Required work: Extend the piece on MIT's free online course materials, picking up right after its last sentence.

MIT - the Massachusetts Institute of Technology - is undoubtedly one of the most famous homes of advanced learning in the world. In the field of sciences and technology of all manners, it's the most famous, and it offers the most exclusive, the most sought-after education to the technological visionaries of the next generation. So it's a huge deal for self-learners and anyone for whom the many subjects taught at MIT hold fascination, when the Institute opens its doors to the public, for free.

Well, not exactly its doors, more like its filing cabinets and cupboards, wherein may be found course notes, lecture notes, video and audio multimedia and exam papers, in some cases going back a few years but still relevant, and in other cases much more up to date. It's what the Institute calls OCW, or Open Course Work, and anyone with an internet connection may simply come here and dive straight in to materials that nobody outside of a very small and fortunate academic community has been able to access before.

Amongst the most popular courses, it's no surprise to find Introduction to Computer Science at the top. But even Single Variable Calculus makes an appearance in third place, suggesting that I probably have nothing in common with the sort of people attracted to this site. Well, not based on my achievements in pure math at school, anyway.

Information supplied:
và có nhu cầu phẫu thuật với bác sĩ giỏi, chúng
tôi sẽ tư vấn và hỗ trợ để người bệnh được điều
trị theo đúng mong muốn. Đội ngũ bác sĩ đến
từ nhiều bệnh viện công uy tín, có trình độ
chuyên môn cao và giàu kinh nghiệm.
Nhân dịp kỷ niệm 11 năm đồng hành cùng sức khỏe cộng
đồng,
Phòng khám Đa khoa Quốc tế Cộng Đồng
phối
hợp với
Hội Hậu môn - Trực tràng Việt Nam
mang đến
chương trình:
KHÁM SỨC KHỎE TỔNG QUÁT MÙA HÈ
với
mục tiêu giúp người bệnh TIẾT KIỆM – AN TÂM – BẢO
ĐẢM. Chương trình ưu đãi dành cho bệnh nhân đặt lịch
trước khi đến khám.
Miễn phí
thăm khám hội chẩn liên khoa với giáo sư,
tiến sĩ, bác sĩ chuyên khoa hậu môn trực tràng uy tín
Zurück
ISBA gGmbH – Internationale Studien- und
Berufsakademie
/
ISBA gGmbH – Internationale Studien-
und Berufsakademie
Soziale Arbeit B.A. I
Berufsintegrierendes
* * *
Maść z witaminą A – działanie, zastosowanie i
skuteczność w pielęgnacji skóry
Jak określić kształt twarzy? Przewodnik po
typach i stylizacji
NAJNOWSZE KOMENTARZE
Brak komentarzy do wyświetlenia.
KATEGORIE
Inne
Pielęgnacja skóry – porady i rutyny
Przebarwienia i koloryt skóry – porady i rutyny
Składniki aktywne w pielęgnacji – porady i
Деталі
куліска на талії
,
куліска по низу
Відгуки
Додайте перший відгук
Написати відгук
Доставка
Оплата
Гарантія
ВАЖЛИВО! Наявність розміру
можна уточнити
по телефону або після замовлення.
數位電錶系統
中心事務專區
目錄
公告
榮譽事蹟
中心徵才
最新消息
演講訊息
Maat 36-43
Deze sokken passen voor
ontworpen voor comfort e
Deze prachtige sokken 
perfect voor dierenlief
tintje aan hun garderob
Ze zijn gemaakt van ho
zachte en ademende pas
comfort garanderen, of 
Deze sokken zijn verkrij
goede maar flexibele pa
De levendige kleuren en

Answer section:
I was surprised to find philosophy and language studies present here, as are several writing courses, as related to gender, womens' and race studies. A little something for the arts people at MIT? I wouldn't have guessed.

These are not, of course, full courses being handed out for free, nor are they all this year's courses. They are fragments and collections of artifacts, but none the less important for that. Here are opportunities to read, hear, and see the lectures you couldn't hope to experience in any other way or any other place. And all free, no registration required. A remarkably generous sharing of knowledge.